Since the last entry, I've been on a school visit. And talking to 200 Year 7s (twelve years old, approximately) has made me think further on the whole connectedness of folklore, story telling and story writing, so here's a postscript.
The children were a great, lively bunch, in a school that doesn't get many author visits. I do a lot of interactive stuff: some riddles, some drama - and I tell stories from the viking sagas, stories from medieval chronicles. By the time children are in Year 7, any visiting author has to prove him or herself worthy of being listened to. You cannot just waltz in and start talking about elves. Or I don't anyway. Even though my last book, 'Dark Angels' ('The Shadow Hunt' in the US) is all about elves. Because English twelve year olds think of elves as little green-stockinged things with red hats dancing around a Christmas tree and making toys. And why would they want to hear about that?

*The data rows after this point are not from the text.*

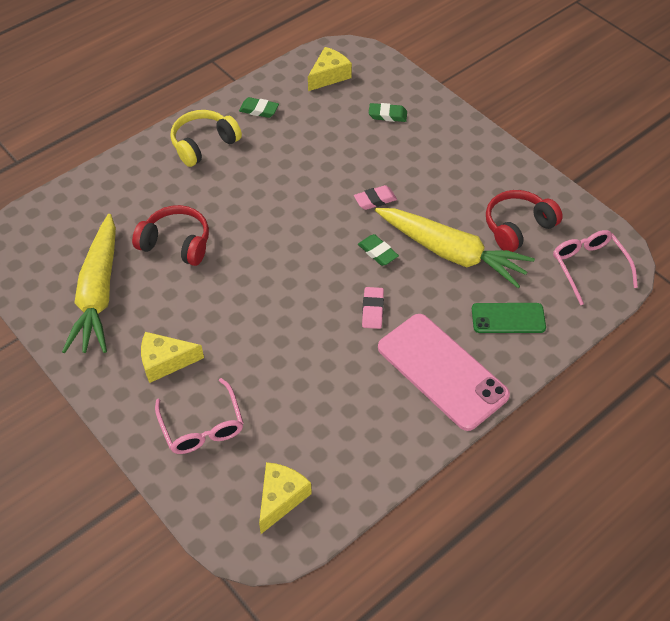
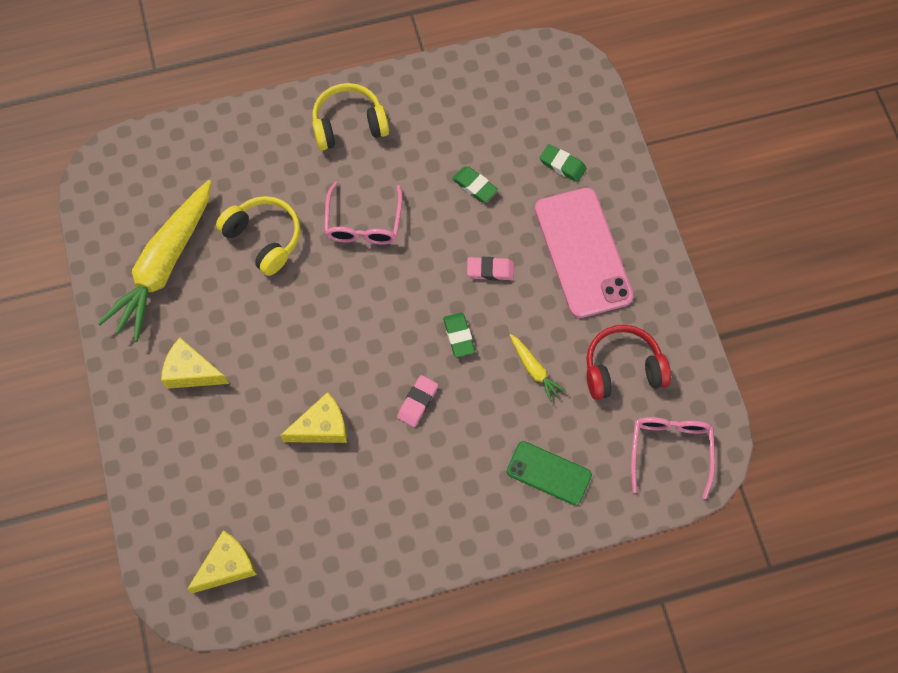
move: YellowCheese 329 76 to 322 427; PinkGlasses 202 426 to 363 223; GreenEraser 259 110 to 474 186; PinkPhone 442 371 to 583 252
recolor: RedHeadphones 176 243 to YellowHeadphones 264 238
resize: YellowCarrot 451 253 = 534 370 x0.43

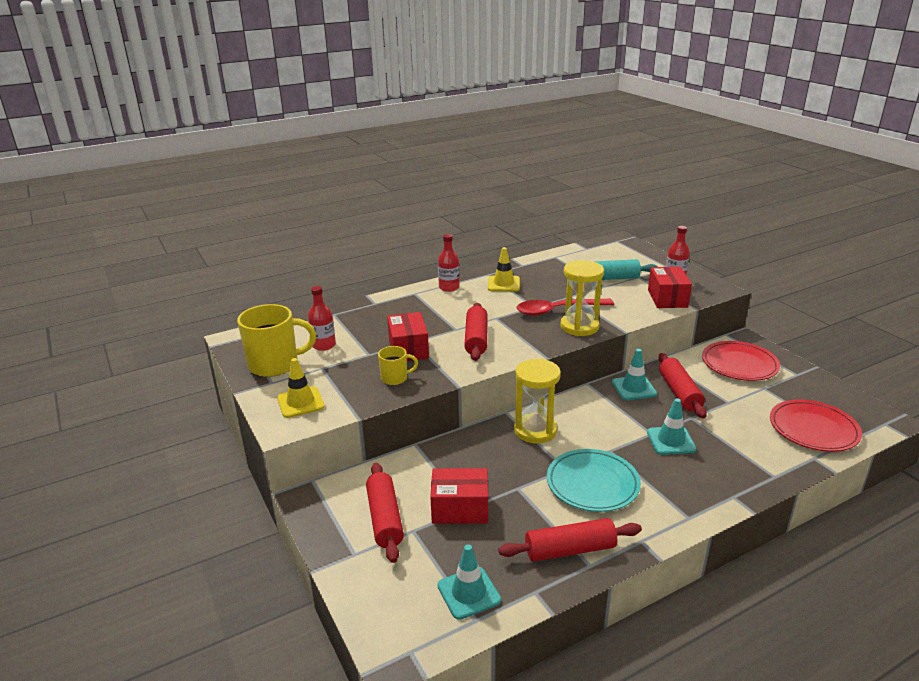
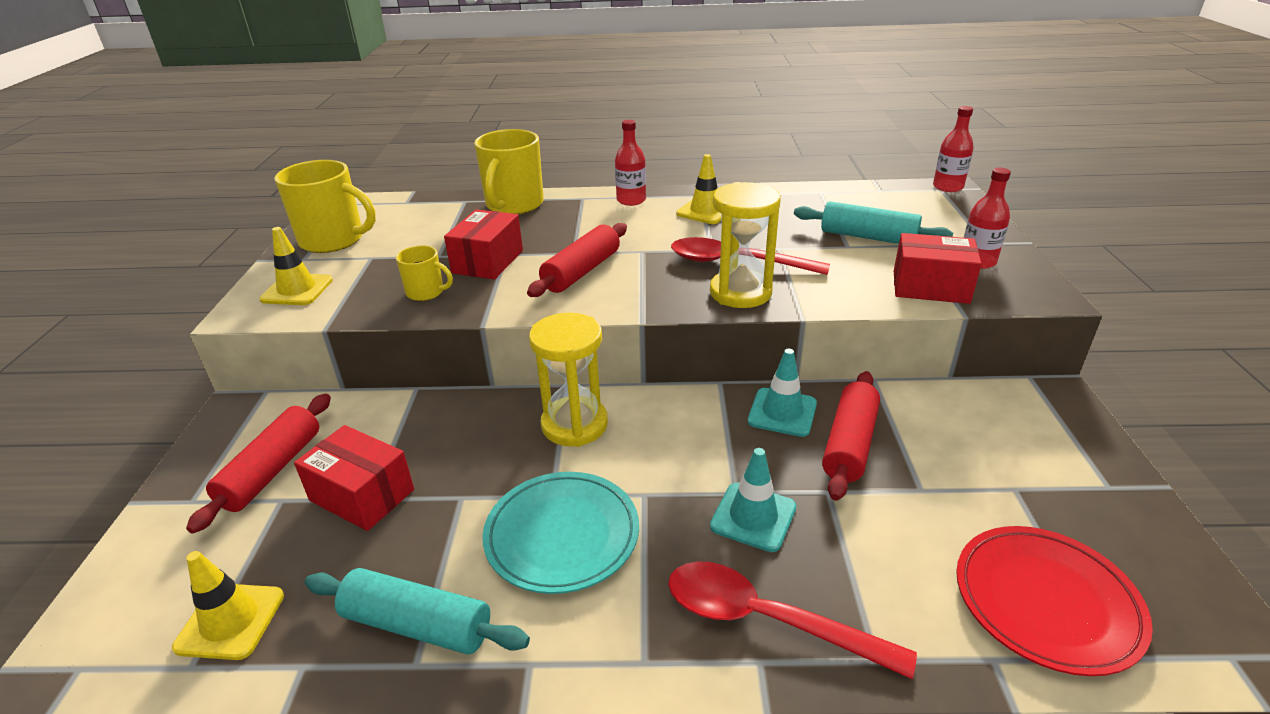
delete: RedPlate 739 364
insert: YellowMug 514 205; RedSpoon 766 619
move: RedBottle 324 345 to 948 187
recolor: TurquoiseTrafficCone 468 593 to YellowTrafficCone 230 621; RedRollingPin 570 550 to TurquoiseRollingPin 417 624
rotate: RedBox 667 298 = 930 287 75 degrees clockwise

So I start off by talking about aliens and UFO's, instead, and about people who think they've been abducted by aliens and operated on and even had their brains removed (rather like Spock in the old Startrek episode) - and then I tell them a (genuine) story from the 13th century about someone being abducted by elves and having his brain removed - and I try to show them how people have been telling the same sorts of stories for hundreds and hundreds of years. And how some of these stories then end up becoming woven into the books I write.
A book itself is an alien thing to some of these children. An intimidating, unpleasurable thing, and reading itself a difficult struggle that gets you nowhere slowly and makes you feel a fool. Yet we all tell stories, all the time. I said to them, "I'll tell you this, I've never been into a school that didn't have a ghost story. When I was at school, we had a disused railway station just along the road, and there was supposed to be a severed hand that crawled around the platform in the broken glass. Nobody ever saw it, of course, but the story was there. All schools have ghosts."

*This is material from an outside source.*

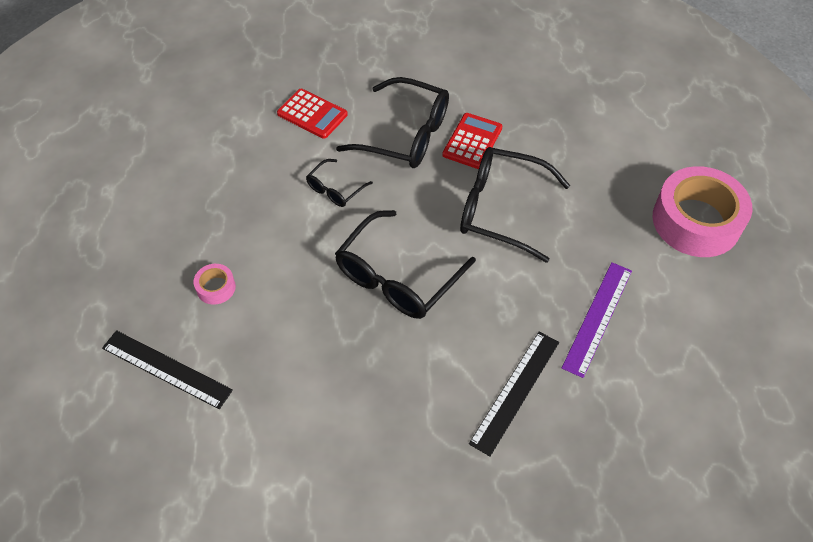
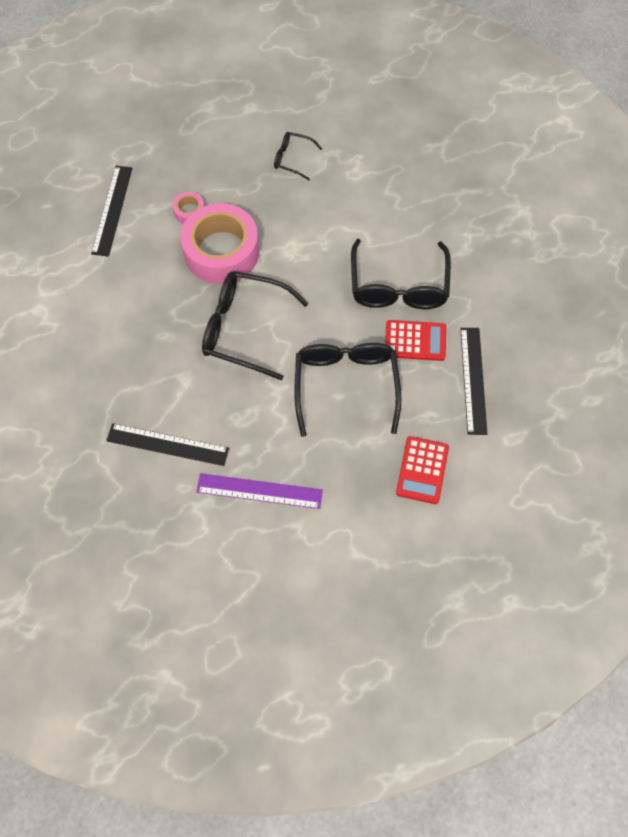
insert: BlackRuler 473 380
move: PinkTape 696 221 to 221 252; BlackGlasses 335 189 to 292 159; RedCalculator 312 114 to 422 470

Hands went up. "We have Bloody Mary in the toilets," two girls remarked. (Who is Bloody Mary, in this context? Who knows? She's obviously some frightening supernatural, half believed in, half delighted in...) A boy told me, 'There was a ghost at my mum's school - the ghost of a cleaner who got locked in."

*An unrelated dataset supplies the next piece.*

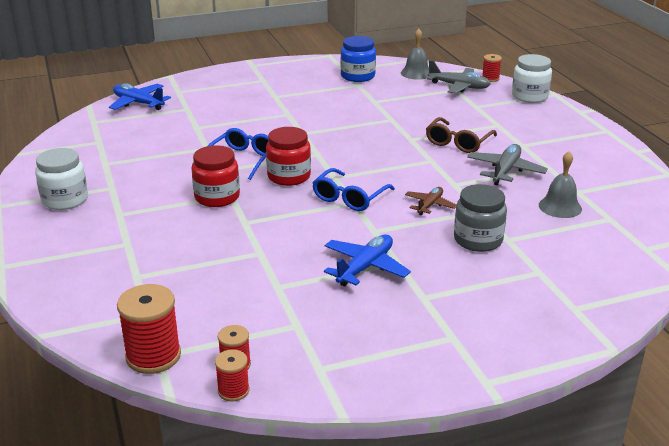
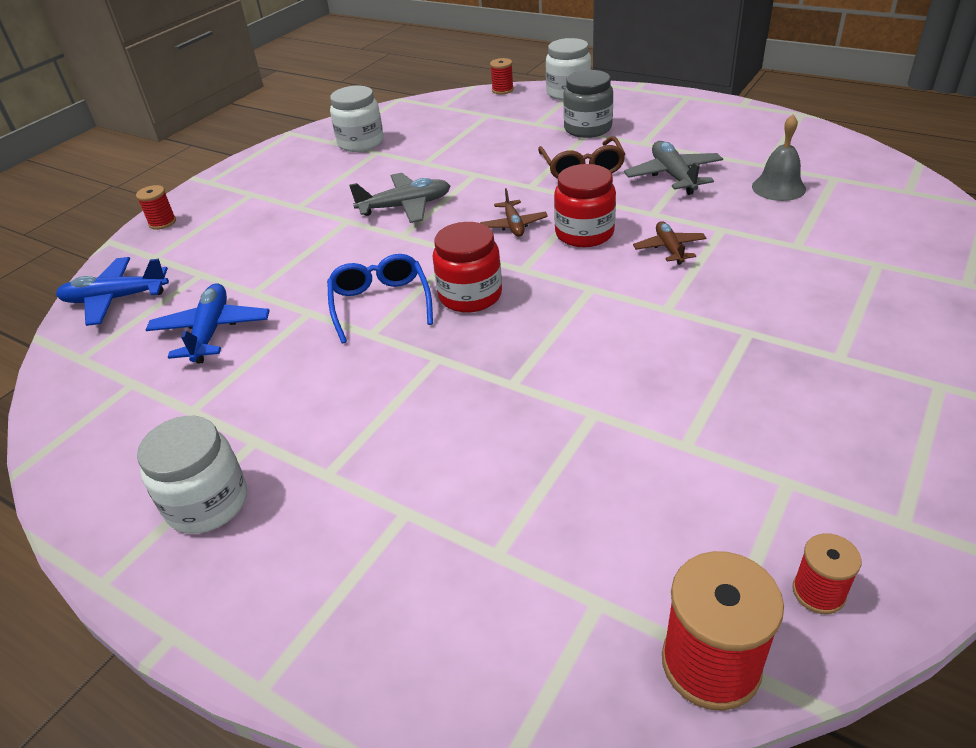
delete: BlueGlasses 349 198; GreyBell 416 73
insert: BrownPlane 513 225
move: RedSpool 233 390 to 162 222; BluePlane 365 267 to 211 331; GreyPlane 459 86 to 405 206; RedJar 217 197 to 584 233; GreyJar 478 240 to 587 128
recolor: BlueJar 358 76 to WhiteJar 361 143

And so I was saying, "There you are! These are the stories people tell because, though nobody knows who makes them up, they are fun to tell and fun to hear. And sometimes they do get put into books: but - and THIS is the important thing - they don't COME from books. They come from the real world and from real people."
Anybody can make up a story; anybody can tell one. It's a tragedy for children to feel disempowered and divorced from the process of storytelling, because it's one of the things we were all born to do. Why should the tales children tell have value when collected by adults and printed in the Journal of the Folklore Society, yet no value in the playground? I want children to know that the tales they tell each other are just as real, just as 'important' as the ones that get caught (by lurking academics) and shut up in books.
And if they know that, perhaps they'll lose their fear of reading them and writing them down.